La justice leur reproche d’avoir bénéficié depuis 1989 d’une alimentation gratuite en eau grâce à une station de pompage bâtie sur la rivière Nahoata. Une infrastructure située sur la commune de Pirae dont Gaston Flosse fut maire, mais alimentant les hauteurs de Erima, lieu de résidence du président du Tahoera’a. Et les factures d’électricité, évaluées à quelques 600 000 Fcfp par mois, étaient de surcroît supportées par les administrés de Pirae.

Mais pour l’avocat de Gaston Flosse, le conseil municipal de Pirae avait voté une délibération permettant la prise en charge de ces factures. Et cette station alimentait aussi une vingtaine d’habitations de Erima. "C'est vrai qu'on a construit un réservoir d'eau, et on s'est branché sur la station de pompage de la Nahoata, mais on ne l'a pas fait pour nous. On l'a fait pour tous les habitants du quartier qu'on voulait développer. Alors il s'est trouvé que le premier habitant c'était Jackie Teuira, et que Gaston Flosse a du suivre pas longtemps après. Mais c'est quelque chose qui concourt au bien de la commune, au bien des habitants" a déclaré maître François Quinquis, avocat de Gaston Flosse

Le lotissement Erima. (Crédit photo : Tahiti Nui Télévision)
Le lotissement Erima. (Crédit photo : Tahiti Nui Télévision)
Quant à Edouard Fritch, il est en substance accusé de ne pas avoir dénoncé la situation lorsqu’il a pris en main les rênes de Pirae. Selon son avocat, il paie surtout sa proximité avec Gaston Flosse à l’époque. "Mon client serait coupable parce qu'il était le gendre de monsieur Flosse et parce qu'il était son dauphin politique. Et à partir de là, on inverse totalement la proposition : il est dans ses relations avec monsieur Flosse, monsieur Flosse aurait du payer de l'eau, il a pas payé, donc monsieur Fritch est coupable. Mais c'est pas comme ça que ça se présente, pas du tout", a déclaré maître Yves Piriou, avocat d’Edouard Fritch.

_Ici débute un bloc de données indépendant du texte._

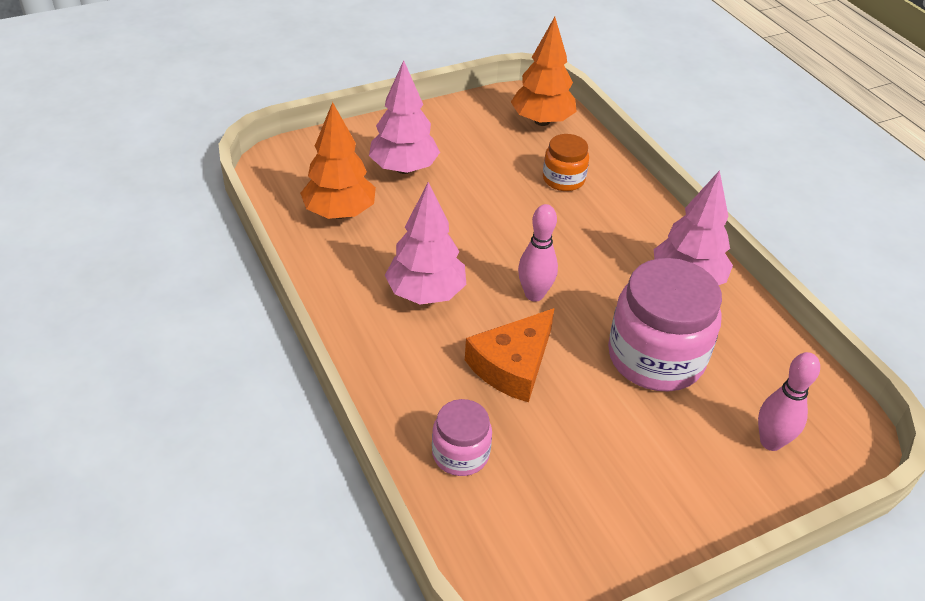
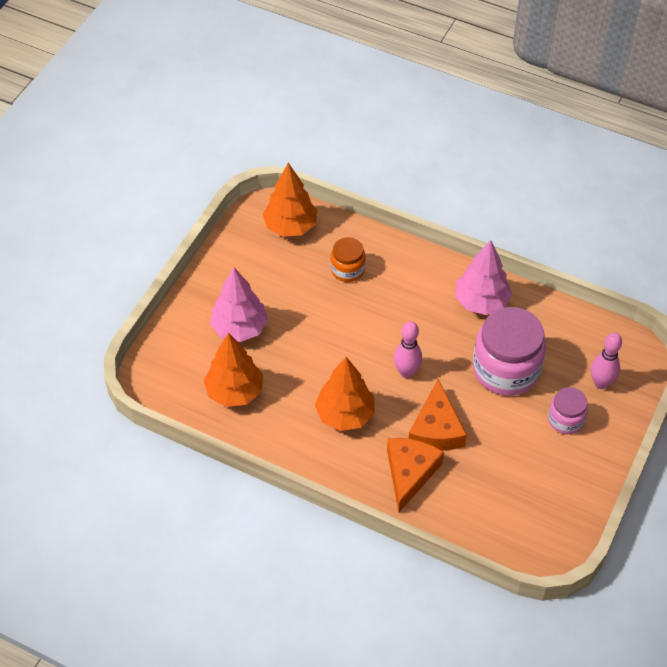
camera: 35 degrees left, 10 degrees up
(426, 293) = (345, 415): pink tree -> orange tree
(436, 388) = (410, 473): none -> orange cheese
(460, 454) = (458, 502): pink jar -> pink jar (565, 419)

Partie civile au dossier : la commune de Pirae. Elle demande le remboursement de 87 millions de Fcfp, bien que son maire figure sur le banc des prévenus. "Les textes sont bien fait puisque évidemment, et pour garantir les intérêts de la commune et de ses administrés, dans un cas de conflit d'intérêt, c'est le premier adjoint qui suit le dossier. Les intérêts de la commune doivent être préservés, et c'est ce qui est fait",  précise maître François Mestre, avocat de la commune de Pirae.

En ouverture de l’audience, les avocats de la défense ont soulevé divers moyens de nullité de procédure et de prescription des faits. Le tribunal tranchera ces questions au moment de rendre son jugement.

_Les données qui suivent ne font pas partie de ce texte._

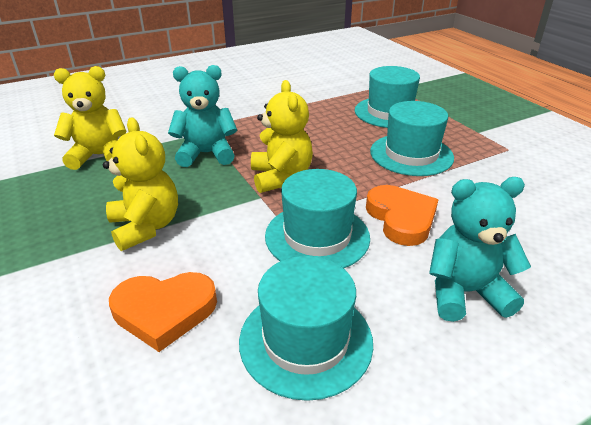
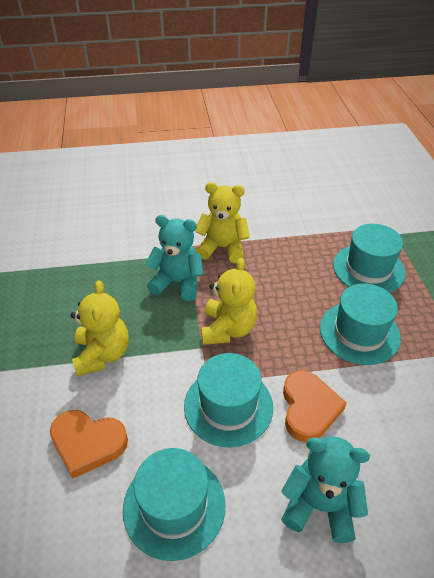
camera: 20 degrees right, 10 degrees up
(99, 156) = (93, 262): yellow teddy bear -> yellow teddy bear (222, 248)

Ce jeudi soir le procureur a requis contre Gaston Flosse 2 ans de prison avec sursis et une mise à l'épreuve avec exécution provisoire ainsi que 3 ans de privation des droits civiques et 10 millions de Fcfp d'amende. Le procureur a requis également le remboursement de la commune.
Contre Edouard Fritch, le procureur a requis 5 millions de Fcfp d'amende. "Je ne requiers pas de peine d'inéligibilité", a déclaré Hervé Leroy.
Contre les deux soeurs, résidentes du lotissement, le procureur a requis respectivement 5 millions et 10 millions de Fcfp d'amende.
Le jugement ne devrait pas être rendu le 27 juin.